Permítanme recordar algunas cifras. Europa perderá 49 millones de personas en edad de trabajar (entre los 20 y los 64 años) hasta 2050. La edad media en Europa en 2004 era de 39 años, en 2050 será de 49. La población de 65 o más años crecerá desde los 91 millones en la actualidad a 130 en 2050. Ese año seremos el 5% de la población del mundo. En África son ahora 1.300 millones y serán 2.500 en 2050. Saquen ustedes mismos las conclusiones. Somos pocos y viejos y necesitamos más de dos millones de emigrantes cada año, no solo para cuidar a nuestros mayores y nuestros hogares, o para ocupar los empleos que nosotros no queremos, sino para que nuestras cuentas de la Seguridad Social sean sostenibles.

El año pasado entraron irregularmente en Europa 380.000 inmigrantes, de ellos 150.000 cruzando el Mediterráneo, 100.000 a través de los Balcanes y el resto, por los aeropuertos. Son el 0,08% de los 450 millones de ciudadanos en Europa. ¿Es tan difícil gestionar esas cifras entre los 27 Estados? Pero no los queremos. Lo peor de la foto es que esos dirigentes están presionados por sus opiniones públicas. Eso es lo grave. Una ciudadanía asustada, engañada, insolidaria percibe como un riesgo social o una peligrosa competencia laboral la inmigración, especialmente la procedente de países de religión islámica.

La UE alcanzó un pacto este año para repartir la inmigración irregular y ayudar así a los países que la reciben. A cambio de negarse a acogerlos, se imponían fuertes multas por cada inmigrante rechazado. Pues bien, ya son 15 los países que se han retirado del acuerdo y aumentan cada día las restricciones internas en cada Estado para el acomodo de esas personas. Cerramos nuestras fronteras poniendo en riesgo el propio mercado interior.

La presión migratoria exterior irá en aumento. Nos negamos a reconocer que el verdadero ‘efecto llamada’ lo ejerce una sociedad envejecida y acomodada al subcontratar los empleos más duros y difíciles en numerosos países empobrecidos o en conflicto y en el continente africano, que casi duplicará su población en los próximos 25 años, con una edad media cercana a los 25 años.

Hay países que se han hecho grandes y prósperos con una inmigración constante, regulada y muchas veces irregular. Estados Unidos, Canadá y Australia son buenos ejemplos. Incluso la España del siglo XXI se está haciendo grande y está creciendo económicamente gracias a una inmigración constante.
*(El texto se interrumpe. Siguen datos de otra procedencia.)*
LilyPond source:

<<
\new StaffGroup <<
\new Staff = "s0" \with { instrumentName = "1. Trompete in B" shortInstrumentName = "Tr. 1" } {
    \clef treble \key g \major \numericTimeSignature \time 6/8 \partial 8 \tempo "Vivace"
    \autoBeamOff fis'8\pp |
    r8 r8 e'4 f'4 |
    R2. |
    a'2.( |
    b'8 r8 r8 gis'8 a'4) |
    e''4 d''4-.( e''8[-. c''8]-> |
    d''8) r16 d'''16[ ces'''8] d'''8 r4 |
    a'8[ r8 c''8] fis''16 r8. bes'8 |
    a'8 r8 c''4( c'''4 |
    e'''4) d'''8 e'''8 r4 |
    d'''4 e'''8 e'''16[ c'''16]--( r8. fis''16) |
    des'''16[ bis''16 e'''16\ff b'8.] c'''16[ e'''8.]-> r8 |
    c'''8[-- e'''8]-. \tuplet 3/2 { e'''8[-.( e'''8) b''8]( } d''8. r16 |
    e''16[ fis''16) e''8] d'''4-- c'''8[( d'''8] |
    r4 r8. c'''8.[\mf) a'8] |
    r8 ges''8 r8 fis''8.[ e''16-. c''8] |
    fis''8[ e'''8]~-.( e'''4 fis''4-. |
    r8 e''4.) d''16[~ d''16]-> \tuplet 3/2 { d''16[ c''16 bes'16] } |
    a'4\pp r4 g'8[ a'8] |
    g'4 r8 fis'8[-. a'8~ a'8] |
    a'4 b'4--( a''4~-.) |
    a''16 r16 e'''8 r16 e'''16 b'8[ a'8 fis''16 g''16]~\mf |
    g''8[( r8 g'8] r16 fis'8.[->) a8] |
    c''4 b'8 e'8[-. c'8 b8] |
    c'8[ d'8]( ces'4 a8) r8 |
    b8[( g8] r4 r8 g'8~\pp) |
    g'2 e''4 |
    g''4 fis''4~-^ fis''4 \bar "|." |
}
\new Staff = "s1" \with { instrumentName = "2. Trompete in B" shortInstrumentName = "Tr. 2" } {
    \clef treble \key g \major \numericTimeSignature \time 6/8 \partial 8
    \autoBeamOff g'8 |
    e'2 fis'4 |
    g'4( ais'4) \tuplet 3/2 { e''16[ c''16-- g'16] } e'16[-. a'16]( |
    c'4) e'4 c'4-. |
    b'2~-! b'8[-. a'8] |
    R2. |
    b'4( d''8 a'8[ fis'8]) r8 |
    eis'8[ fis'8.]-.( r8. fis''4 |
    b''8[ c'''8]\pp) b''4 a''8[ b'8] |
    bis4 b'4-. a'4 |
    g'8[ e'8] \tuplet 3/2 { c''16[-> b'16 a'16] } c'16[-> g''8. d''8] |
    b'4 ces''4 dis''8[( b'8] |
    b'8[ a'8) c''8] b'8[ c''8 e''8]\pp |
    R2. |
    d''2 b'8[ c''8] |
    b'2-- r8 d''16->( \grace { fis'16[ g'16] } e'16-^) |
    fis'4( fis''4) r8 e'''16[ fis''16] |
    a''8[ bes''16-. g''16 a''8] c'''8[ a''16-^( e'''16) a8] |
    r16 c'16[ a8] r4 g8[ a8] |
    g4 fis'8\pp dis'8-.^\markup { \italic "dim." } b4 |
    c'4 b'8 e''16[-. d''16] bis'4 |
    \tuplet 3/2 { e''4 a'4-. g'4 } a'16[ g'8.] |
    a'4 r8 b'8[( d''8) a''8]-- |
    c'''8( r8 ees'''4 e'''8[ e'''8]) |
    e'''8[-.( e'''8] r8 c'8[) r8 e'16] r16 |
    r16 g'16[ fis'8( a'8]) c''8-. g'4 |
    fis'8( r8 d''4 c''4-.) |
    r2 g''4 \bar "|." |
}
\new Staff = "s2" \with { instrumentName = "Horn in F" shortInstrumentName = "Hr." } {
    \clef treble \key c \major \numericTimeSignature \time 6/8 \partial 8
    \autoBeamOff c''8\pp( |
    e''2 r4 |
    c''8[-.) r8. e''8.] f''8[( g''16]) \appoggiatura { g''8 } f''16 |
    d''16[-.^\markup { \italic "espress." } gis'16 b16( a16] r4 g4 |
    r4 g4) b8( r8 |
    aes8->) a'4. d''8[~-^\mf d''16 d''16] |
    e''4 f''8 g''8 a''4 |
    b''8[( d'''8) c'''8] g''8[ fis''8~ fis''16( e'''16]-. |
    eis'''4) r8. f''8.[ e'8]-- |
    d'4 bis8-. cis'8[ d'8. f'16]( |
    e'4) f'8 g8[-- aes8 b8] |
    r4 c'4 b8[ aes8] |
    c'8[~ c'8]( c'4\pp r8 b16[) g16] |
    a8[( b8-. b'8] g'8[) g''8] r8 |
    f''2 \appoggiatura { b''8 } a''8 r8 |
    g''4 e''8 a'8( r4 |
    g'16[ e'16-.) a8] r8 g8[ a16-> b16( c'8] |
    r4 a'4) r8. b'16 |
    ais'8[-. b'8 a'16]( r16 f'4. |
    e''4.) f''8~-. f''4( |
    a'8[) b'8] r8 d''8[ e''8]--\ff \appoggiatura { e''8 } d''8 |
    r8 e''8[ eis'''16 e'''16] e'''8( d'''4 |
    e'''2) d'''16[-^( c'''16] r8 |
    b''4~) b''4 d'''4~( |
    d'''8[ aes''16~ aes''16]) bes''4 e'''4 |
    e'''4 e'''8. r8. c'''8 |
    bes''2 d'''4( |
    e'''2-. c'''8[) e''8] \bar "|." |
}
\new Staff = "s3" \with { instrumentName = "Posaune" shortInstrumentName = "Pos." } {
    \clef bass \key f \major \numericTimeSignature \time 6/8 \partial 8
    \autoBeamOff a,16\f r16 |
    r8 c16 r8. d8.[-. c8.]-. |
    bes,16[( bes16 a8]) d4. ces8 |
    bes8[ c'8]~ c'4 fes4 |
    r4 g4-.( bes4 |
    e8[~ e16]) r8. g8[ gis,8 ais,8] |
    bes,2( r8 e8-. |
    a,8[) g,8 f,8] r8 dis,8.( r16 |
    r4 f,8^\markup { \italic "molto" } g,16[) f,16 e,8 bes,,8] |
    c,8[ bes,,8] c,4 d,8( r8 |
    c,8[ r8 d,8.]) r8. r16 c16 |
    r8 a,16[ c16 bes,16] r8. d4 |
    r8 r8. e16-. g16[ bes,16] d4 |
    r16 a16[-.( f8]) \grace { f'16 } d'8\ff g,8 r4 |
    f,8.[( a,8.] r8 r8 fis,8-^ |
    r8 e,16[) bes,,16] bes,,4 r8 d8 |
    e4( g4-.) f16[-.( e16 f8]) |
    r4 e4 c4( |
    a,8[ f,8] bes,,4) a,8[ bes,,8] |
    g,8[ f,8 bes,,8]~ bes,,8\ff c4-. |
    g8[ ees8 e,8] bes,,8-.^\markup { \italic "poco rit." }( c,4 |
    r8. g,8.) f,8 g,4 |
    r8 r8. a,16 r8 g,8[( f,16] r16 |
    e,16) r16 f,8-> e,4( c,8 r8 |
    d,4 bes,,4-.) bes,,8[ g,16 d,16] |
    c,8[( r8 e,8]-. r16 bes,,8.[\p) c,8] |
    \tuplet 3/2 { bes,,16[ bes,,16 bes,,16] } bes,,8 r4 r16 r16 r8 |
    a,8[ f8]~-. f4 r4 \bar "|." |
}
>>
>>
Europa debería abrir consulados en los países de origen para traer, ordenadamente, a muchos de los que se embarcan en cayucos, distribuyéndolos después entre los Veintisiete, que, a su vez, deberían encargarse de formarlos e insertarlos en el mercado laboral. Pero esto es utópico en un continente que respira tanta insolidaridad como ceguera y tanta intolerancia como estupidez. Nos estamos suicidando.